Khoi Vinh’s review published on Letterboxd:
You wouldn't think that one could make a career out of incredibly idiosyncratic explorations of extreme subjectivity, but Charlie Kaufman is doing it. His loopy, borderline gimmicky tragicomedies appear on the surface to be vain indulgences in his neuroses, but they're usually just as much interested in immersing viewers in the gap between the way protagonists and antagonists view their world. Wading into this nether territory with Kaufman is never going to be less than interesting—he hasn't written or directed a film yet that's been anything less than fascinating—but that doesn't also mean it's never going to be a test of one's patience, either.
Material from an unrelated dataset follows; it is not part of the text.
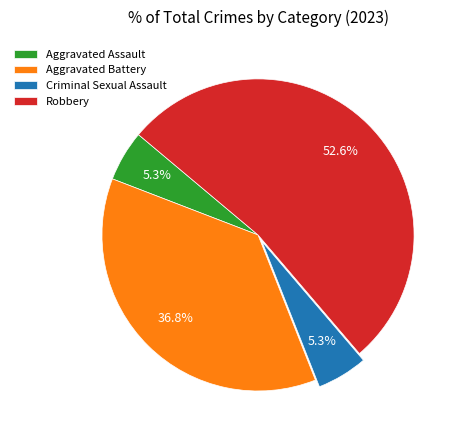

How many segments does this pie chart have?

4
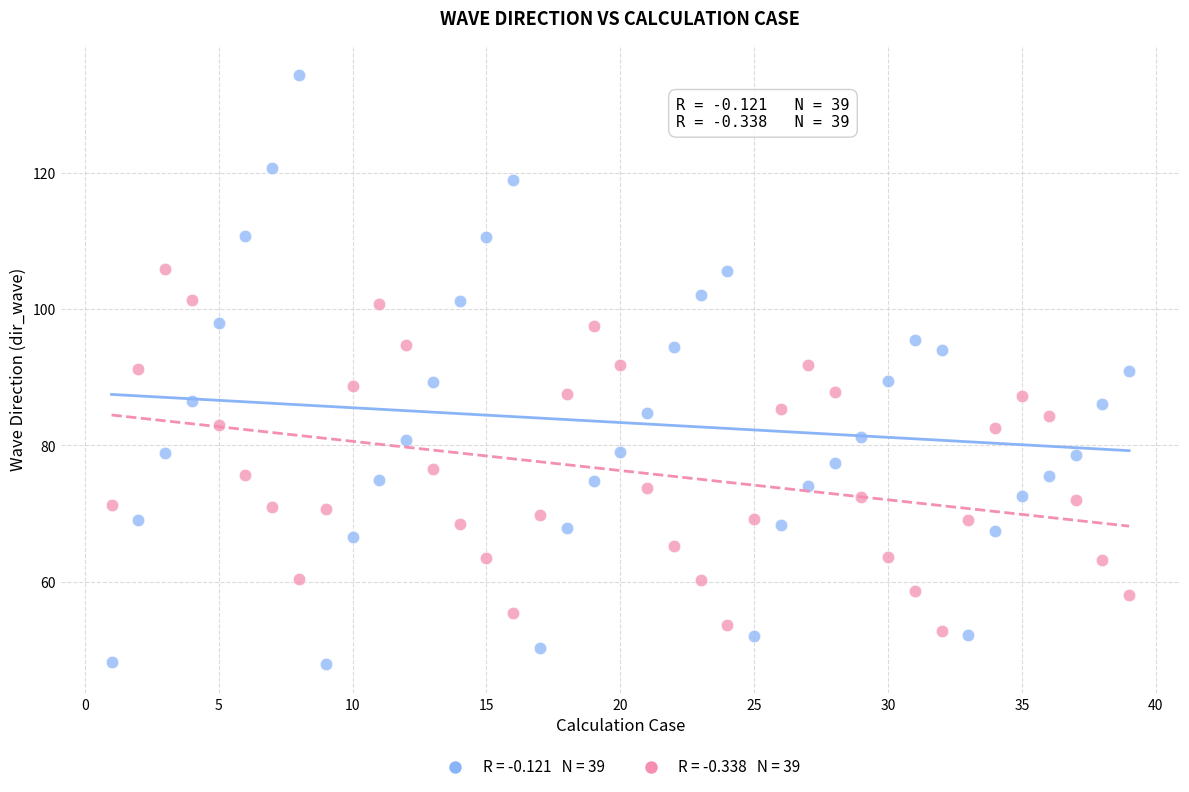

Across all data points, what is the range of Y values (max minus min)?

86.6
This is definitely the latter. What starts out as a fairly compelling two-hander with the leads bantering on an extended drive interlaced with a surprisingly deft voiceover (voiceovers are _never_ surprisingly deft) eventually becomes standard Kaufman shorthand: dream logic blocking, elliptical editing, jump scare cutaways etc. No one else can do this stuff like Kaufman can and so few even try, so it's somewhat forgivable that little of it rises above the amusing. But the last third, which is by turns reminiscent of Lynch or Godard, feels much less assured as it devolves into a game of semiotic Clue, leaving the viewer to match up wryly dropped hints with narrative twists. Kaufman does not want to explain it all or do all of the expository work for the viewer, which is fair, but I'm not convinced he's fully doing his job as a storyteller, either.